Medical Big Data Research Center, Beijing Key Laboratory for Precision Medicine of Chronic Heart Failure, Key Laboratory of Ministry of Industry and Information Technology of Biomedical Engineering and Translational Medicine, Chinese PLA General Hospital, Beijing, China.
BioMind Technology, Zhongguancun Medical Engineering Center, Beijing, China.
JACC Cardiovasc Imaging. 2022 Apr;15(4):551-563. doi: 10.1016/j.jcmg.2021.08.015. Epub 2021 Nov 17.
This study sought to develop a deep learning (DL) framework to automatically analyze echocardiographic videos for the presence of valvular heart diseases (VHDs).
Although advances in DL have been applied to the interpretation of echocardiograms, such techniques have not been reported for interpretation of color Doppler videos for diagnosing VHDs.
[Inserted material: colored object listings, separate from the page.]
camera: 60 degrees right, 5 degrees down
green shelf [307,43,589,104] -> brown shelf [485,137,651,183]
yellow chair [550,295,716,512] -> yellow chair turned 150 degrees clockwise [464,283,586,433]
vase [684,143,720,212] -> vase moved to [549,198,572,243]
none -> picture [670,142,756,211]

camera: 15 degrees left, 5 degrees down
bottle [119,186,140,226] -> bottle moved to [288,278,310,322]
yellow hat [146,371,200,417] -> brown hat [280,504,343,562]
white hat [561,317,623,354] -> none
The authors developed a 3-stage DL framework for automatic screening of echocardiographic videos for mitral stenosis (MS), mitral regurgitation (MR), aortic stenosis (AS), and aortic regurgitation (AR) that classifies echocardiographic views, detects the presence of VHDs, and, when present, quantifies key metrics related to VHD severities. The algorithm was trained (n = 1,335), validated (n = 311), and tested (n = 434) using retrospectively selected studies from 5 hospitals. A prospectively collected set of 1,374 consecutive echocardiograms served as a real-world test data set.
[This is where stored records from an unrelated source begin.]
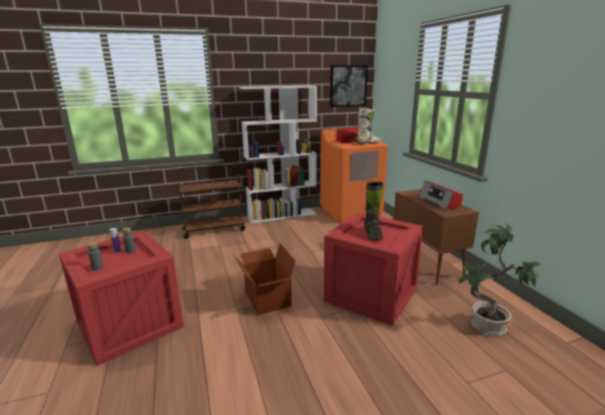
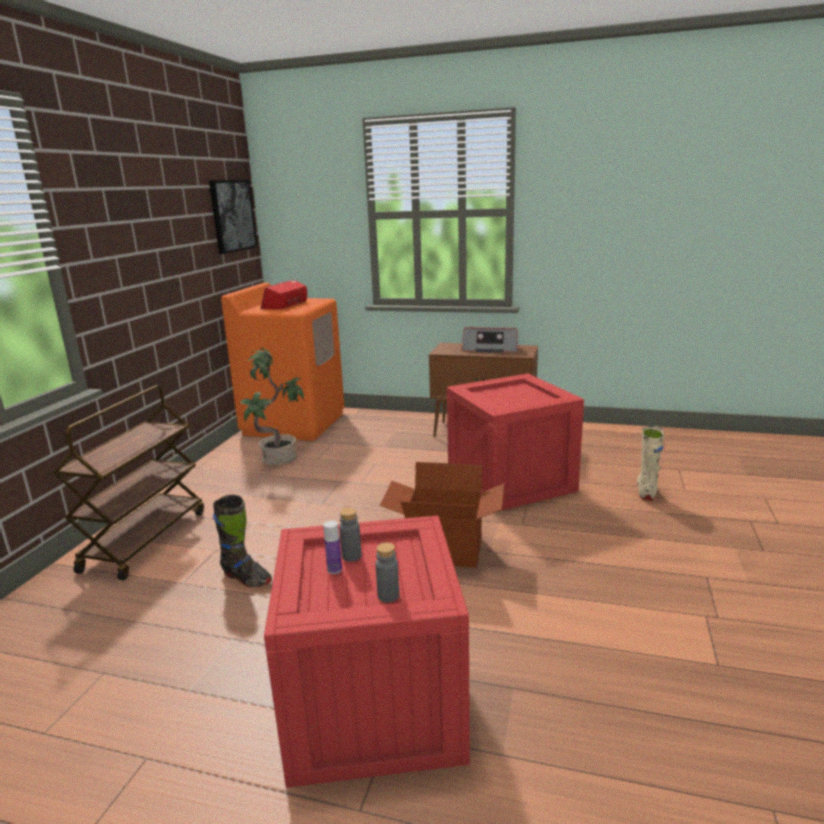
camera: 55 degrees left, 0 degrees up
white bookcase [239,86,317,224] -> none
beige boot [357,108,381,145] -> beige boot moved to [637,426,664,501]
black boot [365,182,383,241] -> black boot moved to [213,495,272,587]
potted plant [459,224,542,337] -> potted plant moved to [240,348,304,465]

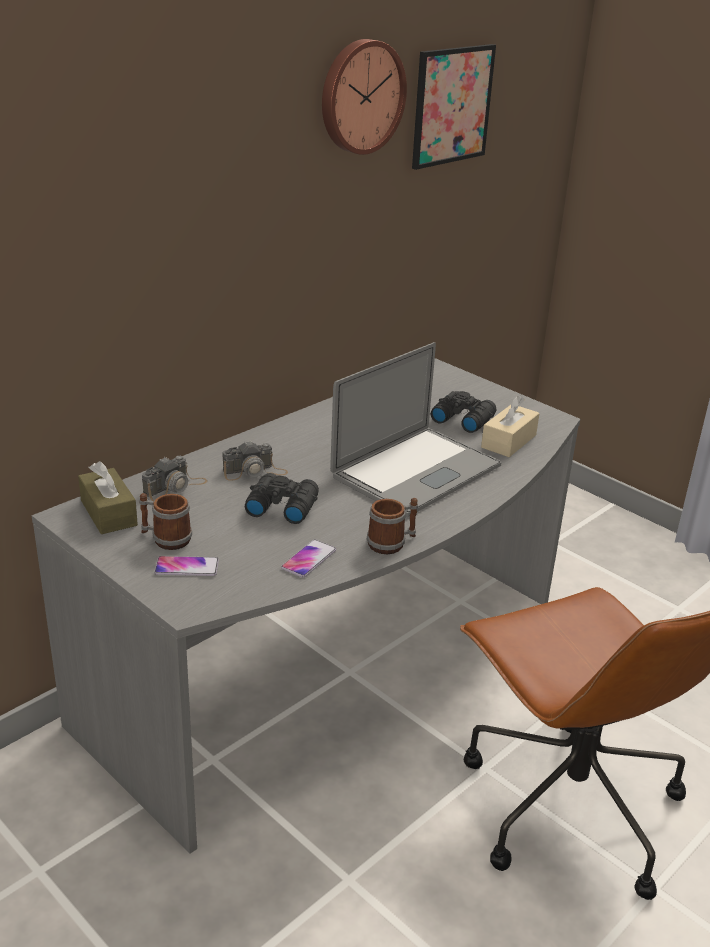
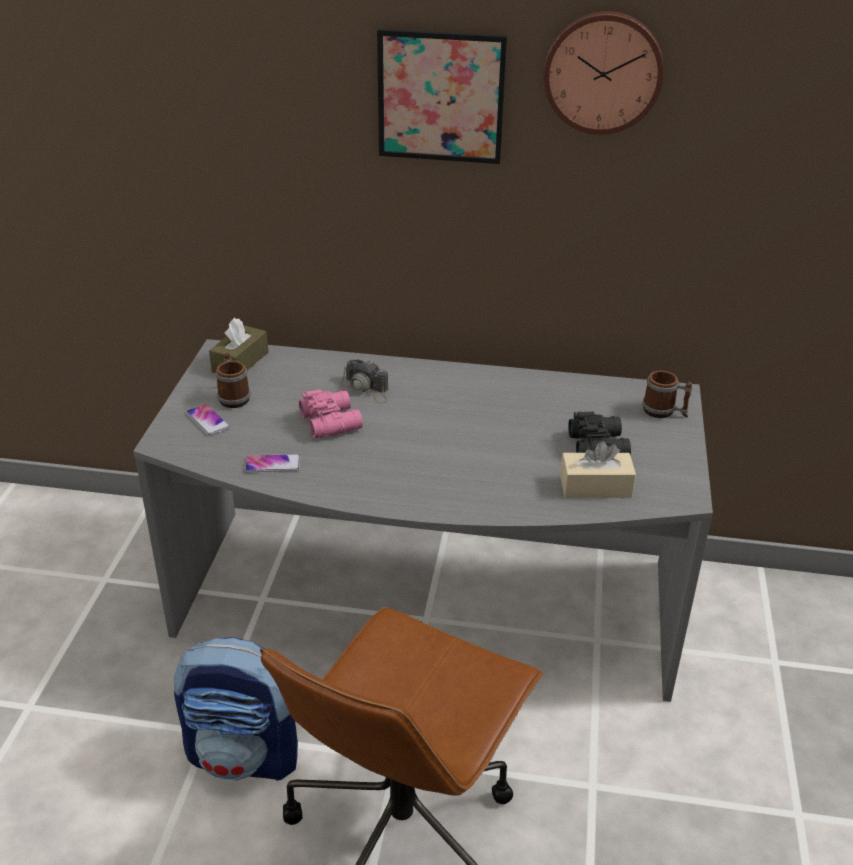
camera: 55 degrees right, 5 degrees up
camera [142,456,207,501] -> none
black binoculars [245,473,319,524] -> pink binoculars [299,389,363,438]
laptop [330,342,502,517] -> none
mug [367,498,418,555] -> mug moved to [642,371,692,418]
picture [412,44,496,170] -> picture moved to [377,29,507,164]
none -> backpack [174,637,298,781]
Disease classification accuracy was high, with areas under the curve of 0.99 (95% CI: 0.97-0.99) for MS; 0.88 (95% CI: 0.86-0.90) for MR; 0.97 (95% CI: 0.95-0.99) for AS; and 0.90 (95% CI: 0.88-0.92) for AR in the prospective test data set. The limits of agreement (LOA) between the DL algorithm and physician estimates of metrics of valve lesion severities compared to the LOAs between 2 experienced physicians spanned from -0.60 to 0.77 cm vs -0.48 to 0.44 cm for MV area; from -0.27 to 0.25 vs -0.23 to 0.08 for MR jet area/left atrial area; from -0.86 to 0.52 m/s vs -0.48 to 0.54 m/s for peak aortic valve blood flow velocity (V); from -10.6 to 9.5 mm Hg vs -10.2 to 4.9 mm Hg for average peak aortic valve gradient; and from -0.39 to 0.32 vs -0.31 to 0.32 for AR jet width/left ventricular outflow tract diameter.
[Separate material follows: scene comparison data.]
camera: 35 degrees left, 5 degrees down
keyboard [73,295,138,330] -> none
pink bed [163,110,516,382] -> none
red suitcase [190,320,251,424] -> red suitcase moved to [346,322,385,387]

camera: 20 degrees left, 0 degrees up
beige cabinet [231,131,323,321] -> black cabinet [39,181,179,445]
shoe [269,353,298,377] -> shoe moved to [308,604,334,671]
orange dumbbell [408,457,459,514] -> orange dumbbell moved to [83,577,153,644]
The proposed deep learning algorithm has the potential to automate and increase efficiency of the clinical workflow for screening echocardiographic images for the presence of VHDs and for quantifying metrics of disease severity.
本研究旨在开发一种深度学习(DL)框架,以自动分析超声心动图视频中是否存在瓣膜性心脏病(VHD)。
尽管 DL 的进步已应用于超声心动图的解释,但尚未有报道称其可用于解释彩色多普勒视频以诊断 VHD。
作者开发了一个 3 阶段的深度学习框架,用于自动筛选超声心动图视频,以筛查二尖瓣狭窄(MS)、二尖瓣反流(MR)、主动脉瓣狭窄(AS)和主动脉瓣反流(AR),该框架可对超声心动图视图进行分类、检测 VHD 的存在,以及在存在 VHD 时,量化与 VHD 严重程度相关的关键指标。该算法使用来自 5 家医院的回顾性研究进行了训练(n=1335)、验证(n=311)和测试(n=434)。一个前瞻性收集的 1374 例连续超声心动图数据集用作真实世界的测试数据集。
疾病分类准确率较高,在前瞻性测试数据集中,MS 的曲线下面积为 0.99(95%CI:0.97-0.99);MR 为 0.88(95%CI:0.86-0.90);AS 为 0.97(95%CI:0.95-0.99);AR 为 0.90(95%CI:0.88-0.92)。与两名经验丰富的医生之间的 LOA 相比,DL 算法和医生对瓣膜病变严重程度的度量的 LOA 范围从 MV 面积的-0.60 到 0.77cm 到-0.48 到 0.44cm;从 MR 射流面积/左心房面积的-0.27 到 0.25 到-0.23 到 0.08;从峰值主动脉瓣血流速度(V)的-0.86 到 0.52m/s 到-0.48 到 0.54m/s;从平均峰值主动脉瓣梯度的-10.6 到 9.5mmHg 到-10.2 到 4.9mmHg;从 AR 射流宽度/左心室流出道直径的-0.39 到 0.32 到-0.31 到 0.32。
所提出的深度学习算法有可能实现自动化,并提高筛查超声心动图图像中 VHD 存在和量化疾病严重程度指标的临床工作流程的效率。